HIV Prevention

Government: unconvinced about safety & efficacy of Nevirapine

“Public pressure for a cure and for quick solutions, while understandable, could contribute to hasty decisions to assuage the sentiments of the public with extremely negative consequences.” – Affidavit from Dr Ayanda Ntsaluba, Director General of Health

“Public pressure for a cure and for quick solutions, while understandable, could contribute to hasty decisions to assuage the sentiments of the public with extremely negative consequences.” – Affidavit from Dr Ayanda Ntsaluba, Director General of Health.

Government argues that TAC is trying to get the courts to change the policy embarked on by the health minister. It submits that it is not the role of the courts to make policy decisions.

Government also argues, principally through an affidavit by Ntsaluba, that it is not violating the Constitution. It states that it has the duty to balance a number of complicated factors, including fiscal and operational issues, before taking action.

Ntsaluba says TAC’s proposed solutions are impractical. They “ignore the vital infrastructural and operational considerations which accompany treatment with nevirapine, such as voluntary counselling and testing and the monitoring and evaluation of the mother and child to ensure effectiveness and to alert to the development of resistant viral strains which may lead to other public health crises”.

Government argues that it is justified in introducing a mother-to-child transmission (MTCT) programme through its 18-site “Research and Training Programme” as not enough is known about various aspects of the use of Nevirapine.

The Medicines Control Council (MCC) registered nevirapine, based only on the Ugandan study of the efficacy of the drug in preventing MTCT, notes government.
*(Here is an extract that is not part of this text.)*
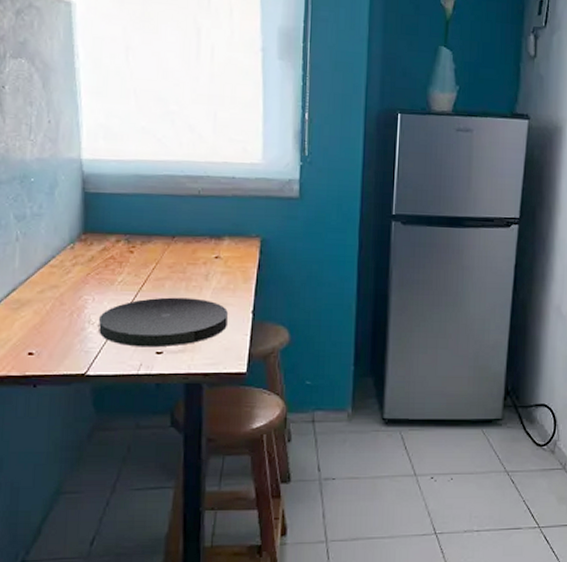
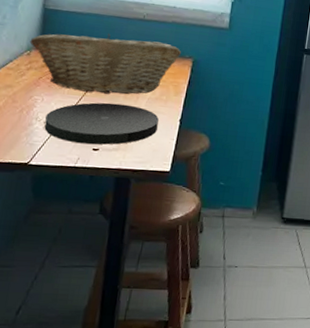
fruit basket: none [72,215,246,287] -> present [30,33,181,94]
The MCC regarded the South African (SAINT) study of the drug’s efficacy in MTCT, (on which TAC’s case relies in part) to be inconclusive on the question of the efficacy of Nevirapine in reducing the risk of MTCT.
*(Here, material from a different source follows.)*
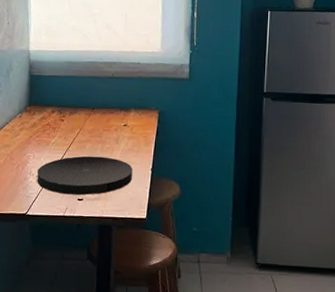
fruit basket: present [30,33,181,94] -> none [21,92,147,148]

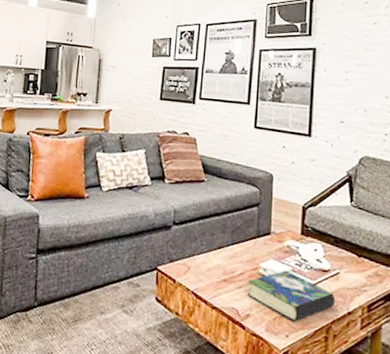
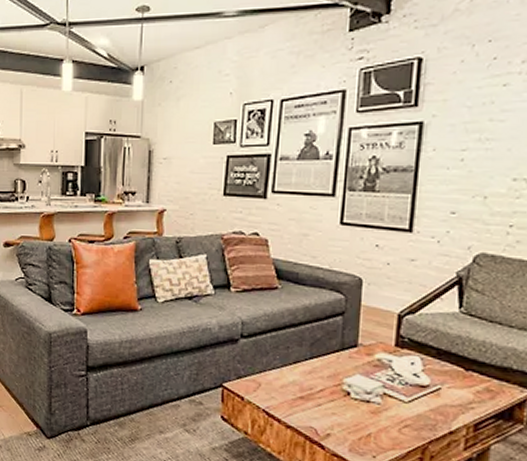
book: present [247,270,336,322] -> none [328,386,435,442]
There is not enough research on whether a child who had nevirapine at birth will be HIV-negative at the age of two, as HIV can be transmitted by breastfeeding. The government papers note that a Ugandan study evaluating the efficacy of nevirapine beyond 18 months showed that nevirapine would only save 10 out of every 100 babies born to HIV-positive mothers.

The Research and Training Programme aims to discover what it would take to sustain the benefits of using nevirapine at birth.

Simply allowing doctors in public hospitals the right to dispense nevirapine at their own discretion is not a solution, adds Ntsaluba. Hospitals may lack services such as counselling services and the supply of breast milk substitutes. In addition, if doctors could prescribe whatever drugs they wanted, this could have serious budgetary implcations.

His affidavit is supported by affidavits from eight provincial heads of health; Dr Nono Simelela (Manager of the National AIDS Programme); Dr Lindiwe Makubalo (Chief Director for Health Surveillance, Monitoring and Evaluation) and the Medicines Control Council.